This morning I burst into song: “Oh, what a beautiful morning, oh, what a beautiful day.” My son, Cyprian, now twenty-one, he had not heard me do that in while, and half-smiled, half-frowned.
But as I sang the lyrics of Oscar Hammerstein II and the melody of Richard Rodgers, I was struck by the perfection of their marriage. This is a song I’ve known by heart since I was in 6th grade when I would sing it aloud in the basement of our family home of Tarpon Lane in the development next to Mt. Vernon on the Potomac. ‘
I enjoyed hearing my voice echo around the cinder-block walls and off the concrete floor of the unfinished part of our basement.
So these lyrics have laid quietly in my memory bank for nearly sixty years:
All the sounds of the earth are like music,
oh, the sounds of the earth are like music,
the breeze is so busy it don’t miss a tree,
An’ a ol’ weepin’ willer is laughin’ at me.’
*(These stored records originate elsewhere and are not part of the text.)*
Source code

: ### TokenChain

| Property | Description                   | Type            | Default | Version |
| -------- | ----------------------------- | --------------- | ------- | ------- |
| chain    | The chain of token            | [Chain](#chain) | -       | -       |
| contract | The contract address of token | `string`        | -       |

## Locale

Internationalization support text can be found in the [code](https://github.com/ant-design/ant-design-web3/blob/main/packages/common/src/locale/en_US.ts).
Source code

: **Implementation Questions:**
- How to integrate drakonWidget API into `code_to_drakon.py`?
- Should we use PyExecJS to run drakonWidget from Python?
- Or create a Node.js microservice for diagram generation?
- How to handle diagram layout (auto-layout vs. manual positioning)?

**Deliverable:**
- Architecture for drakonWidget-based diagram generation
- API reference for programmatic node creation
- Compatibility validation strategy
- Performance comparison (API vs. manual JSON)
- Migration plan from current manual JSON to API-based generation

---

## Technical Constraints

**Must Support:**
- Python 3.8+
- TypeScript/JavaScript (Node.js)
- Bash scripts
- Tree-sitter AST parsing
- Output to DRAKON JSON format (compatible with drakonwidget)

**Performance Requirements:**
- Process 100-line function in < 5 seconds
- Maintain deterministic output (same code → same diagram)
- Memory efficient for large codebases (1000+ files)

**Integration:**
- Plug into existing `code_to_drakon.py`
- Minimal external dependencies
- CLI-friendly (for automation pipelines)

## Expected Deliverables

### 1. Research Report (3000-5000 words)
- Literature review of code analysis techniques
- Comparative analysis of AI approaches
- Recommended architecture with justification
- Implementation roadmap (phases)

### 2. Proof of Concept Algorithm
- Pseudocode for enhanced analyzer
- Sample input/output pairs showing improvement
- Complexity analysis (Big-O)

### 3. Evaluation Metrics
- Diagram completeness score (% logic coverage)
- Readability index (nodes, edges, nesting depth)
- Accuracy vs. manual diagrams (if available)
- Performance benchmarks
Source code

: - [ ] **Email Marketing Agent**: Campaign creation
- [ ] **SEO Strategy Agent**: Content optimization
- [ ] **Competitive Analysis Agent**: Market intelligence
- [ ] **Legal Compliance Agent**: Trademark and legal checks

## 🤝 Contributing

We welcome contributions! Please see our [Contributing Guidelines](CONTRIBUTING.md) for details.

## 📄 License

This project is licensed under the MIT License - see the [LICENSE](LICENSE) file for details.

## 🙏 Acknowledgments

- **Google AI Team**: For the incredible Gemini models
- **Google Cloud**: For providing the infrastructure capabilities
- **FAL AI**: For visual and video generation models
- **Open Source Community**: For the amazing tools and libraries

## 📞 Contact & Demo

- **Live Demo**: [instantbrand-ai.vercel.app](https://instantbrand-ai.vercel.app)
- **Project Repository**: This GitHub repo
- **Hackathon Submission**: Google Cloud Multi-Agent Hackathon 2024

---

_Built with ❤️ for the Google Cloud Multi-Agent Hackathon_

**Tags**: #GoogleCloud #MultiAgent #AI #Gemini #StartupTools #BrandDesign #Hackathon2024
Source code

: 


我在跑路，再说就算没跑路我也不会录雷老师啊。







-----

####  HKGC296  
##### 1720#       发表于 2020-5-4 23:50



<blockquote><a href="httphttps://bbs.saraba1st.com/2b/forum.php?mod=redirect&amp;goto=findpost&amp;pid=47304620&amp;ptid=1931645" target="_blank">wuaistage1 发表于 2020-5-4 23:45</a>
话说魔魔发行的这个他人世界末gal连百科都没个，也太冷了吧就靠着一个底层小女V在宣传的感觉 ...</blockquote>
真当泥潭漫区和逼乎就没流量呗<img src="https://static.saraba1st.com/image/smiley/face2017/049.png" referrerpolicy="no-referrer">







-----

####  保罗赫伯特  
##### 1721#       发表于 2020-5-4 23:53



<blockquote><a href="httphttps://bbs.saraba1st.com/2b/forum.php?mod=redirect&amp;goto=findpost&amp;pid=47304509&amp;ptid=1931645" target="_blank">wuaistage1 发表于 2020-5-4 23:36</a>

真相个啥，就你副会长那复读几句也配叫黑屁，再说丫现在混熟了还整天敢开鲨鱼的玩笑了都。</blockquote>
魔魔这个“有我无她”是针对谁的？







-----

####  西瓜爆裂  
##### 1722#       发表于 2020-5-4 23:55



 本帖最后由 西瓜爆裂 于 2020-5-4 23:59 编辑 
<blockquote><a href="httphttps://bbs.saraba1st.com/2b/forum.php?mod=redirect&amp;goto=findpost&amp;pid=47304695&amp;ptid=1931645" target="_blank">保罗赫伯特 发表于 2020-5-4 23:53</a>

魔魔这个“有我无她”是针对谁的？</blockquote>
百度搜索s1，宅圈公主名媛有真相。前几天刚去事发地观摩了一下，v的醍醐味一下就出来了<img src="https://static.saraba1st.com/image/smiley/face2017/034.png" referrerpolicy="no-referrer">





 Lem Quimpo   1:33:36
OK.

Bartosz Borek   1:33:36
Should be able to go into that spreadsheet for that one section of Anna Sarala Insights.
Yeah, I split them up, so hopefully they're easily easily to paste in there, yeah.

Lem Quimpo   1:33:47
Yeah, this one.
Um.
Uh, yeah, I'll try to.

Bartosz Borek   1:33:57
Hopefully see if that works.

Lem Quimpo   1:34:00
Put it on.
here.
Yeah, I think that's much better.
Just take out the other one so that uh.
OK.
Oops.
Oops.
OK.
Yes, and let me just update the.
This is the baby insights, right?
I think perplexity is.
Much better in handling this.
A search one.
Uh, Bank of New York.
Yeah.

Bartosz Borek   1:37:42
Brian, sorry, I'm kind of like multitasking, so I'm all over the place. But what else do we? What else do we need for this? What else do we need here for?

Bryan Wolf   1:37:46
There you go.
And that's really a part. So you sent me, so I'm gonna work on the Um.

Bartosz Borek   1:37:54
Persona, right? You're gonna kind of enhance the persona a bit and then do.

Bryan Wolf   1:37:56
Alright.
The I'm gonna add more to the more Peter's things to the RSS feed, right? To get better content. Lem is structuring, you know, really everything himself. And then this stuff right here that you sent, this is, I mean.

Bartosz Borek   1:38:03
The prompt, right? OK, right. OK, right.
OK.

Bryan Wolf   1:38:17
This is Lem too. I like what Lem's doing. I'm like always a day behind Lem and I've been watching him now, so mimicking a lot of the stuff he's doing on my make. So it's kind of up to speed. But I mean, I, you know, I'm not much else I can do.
The Rodgers & Hammerstein musical “Oklahoma” opened on Broadway in 1943, six years before I was born. The superb film version appeared in 1955 with Gordan MacRae and Shirley Jones. At age 21, it was Jones’ first film after a handful of TV appearances. She was radiant and pitch perfect. MacRae was a film veteran, his baritone voice had no equal in musical theater, and his masculine acting style won not only Laurey’s heart but also the heart of filmgoers.
At age 34, MacRae’s role as Curly McLain made him famous, but, sadly, he would squander his fame with alcohol after making an equally-good “Carousel” with Shirley Jones the following year.
Back to the music and lyrics of a song so very familiar to millions — “Oh, What a Beautiful Morning.” Keep in mind it was written by two native New Yorkers, who, as far as I can tell, never spent much time out on the “ranges” of Oklahoma or its equivalent. Here’s my favorite stanza:
All the cattle are standin’ like statues
All the cattle are standin’ like statues
They don’t turn their heads as they see me ride by
But a little brown mav’rick is winkin’ her eye
That last image is a delightful surprise and adroitly characterizes Curly as a confident ladies man in the opening scene of the musical. If the reader doesn’t remember how the film version begins, take a another look below. The director Fred Zinnemann, who could evidently make great films in any genre (remember “A Man for All Seasons,” 1966), teams with cinematographer Robert Surtees to capture in glorious blue the big sky of the American west (shot in Amado, Arizona).
Listening again, I’m awestruck by MacRae’s baritone, his ability to soar even higher in the second refrain on the word “morning.” It comforts me that I can some back to works of art such as this for years to come, but it saddens me that so many of the generations following me have yet to discover its exquisite beauty.